Recreating Faux Naipaulean Drama.
In his book, Maja-Pearce’s attempt to recreate a
Theroux-Naipaul drama is self-serving and falls short on many levels.
There is clearly no chemistry between the two men and Maja-Pearce is in
too much of a hurry to make a quick buck to establish a rapport with a
clearly more complex man. And when Clark boots him out of his house, he
responds with a poorly written book that is remarkable mostly for its
vindictiveness and cutting sarcasm. He paints Clark as a has-been writer
for whom several doors are no longer open. Did he not know this before
going to Clark with a proposal to write a biography about him?
This is the same man who in the book proposal to Clark praised him as
the most underrated writer of four men, the rest being Achebe, Okigbo
and Soyinka; who stated that Clark’s plays were more
accomplished than Soyinka’s; and who shared that he
had a poor opinion of Achebe’s Things Fall Apart
(p 125).. It would appear that he basically said all of this to make
money off an old man. The intellectual dishonesty is blatant
and galling.
There
is a pattern to Maja-Pearce’s mischief; he has sought to
sustain a tottering career in letters by attacking better known and
accomplished writers. He is probably best remembered for his long
rambling attack-review of Soyinka in 2007 under the smirking title Credulous Grammarian a scathing “review” of Soyinka’s You Must Set Forth at Dawn that is so full of ridicule, it barely has room for substance.
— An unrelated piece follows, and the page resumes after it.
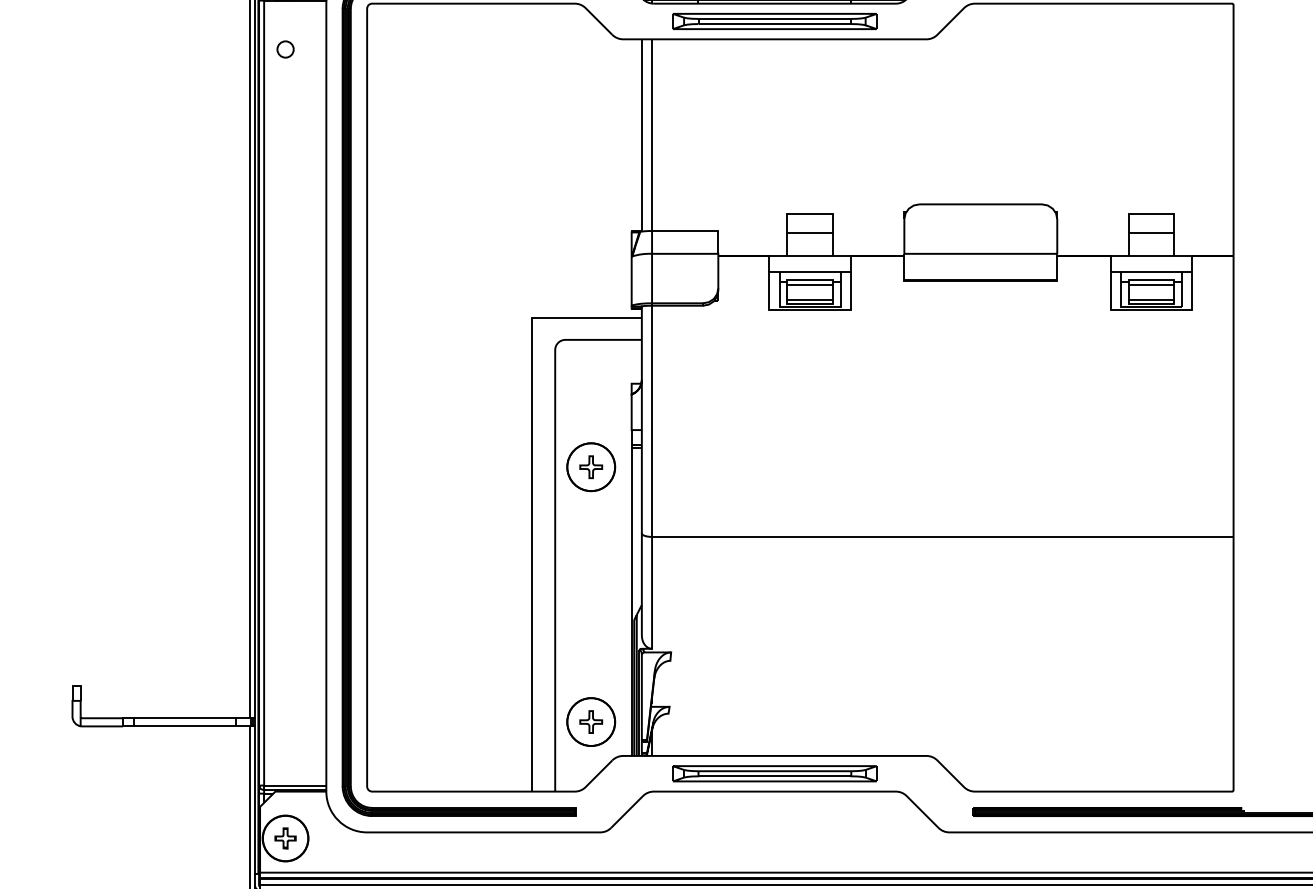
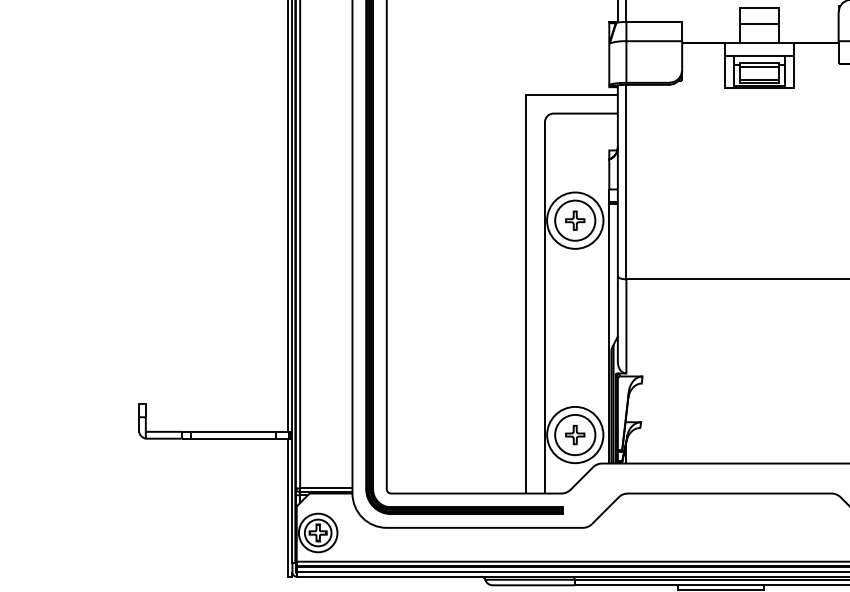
circle: (591, 467) -> (575, 220), size x1.4
circle: (591, 721) -> (575, 434), size x1.4
part: (774, 773) -> (729, 478), removed
circle: (285, 838) -> (318, 532), size x0.7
Quoting liberally from Soyinka’s The Man Died,
Maja-Pearce makes sinful literary hay out of the tensions between Clark
and Soyinka and pits both men against each other. He is quite gossipy,
Maja-Pearce is not someone you want to invite into your home, you will
regret the result. The disrespect shown Okigbo, Soyinka, Achebe, Clark
and even Odia Ofeimun is particularly troubling. There is no compassion
for the bravery, intellect and erudition of these men who taught several
generations of youths even as they were youths themselves. Despite
their flaws and demons, these men deserve our gratitude not ridicule.
Maja-Pearce owes these great men unqualified apologies.
Again,
the burden on these brave warriors of letters in the face of the birth
of a new nation is hard to quantify. They were certainly no angels, but
that is what makes their narrative powerful, evocative and compelling.
Try to imagine as a twenty something year old, writing Things Fall Apart long
hand without the benefit of a word processor and definitely without the
Internet and you get some sense of what these griots accomplished. A
balanced objective biography that tells the truth warts and all and
respectfully is what we need. In the twilight of their life’s
journeys we should treat these brave men and women with compassion,
respect and definitely with appreciation for making our world a better
place than they met it. I salute Professor John Pepper Clark-Bekederemo,
warts and all.

The most scathing review i’ve ever read from a Nigerian Writer, and a very thought-provoking one too. Hmmmnnn, very expository piece. Nice one Mazi Ikhide!
i have utmost respect for J.P Clark and I do not care whom this Maja Pearce guy is…I would just want him to be more respectful of our Nigerian writers. most (if not all Nigerian secondary schools) and universities are acquainted with the works of Clark. I agree…Respect not ridicule and I salute Ikhide’s ability to still remain objective throughout the analysis.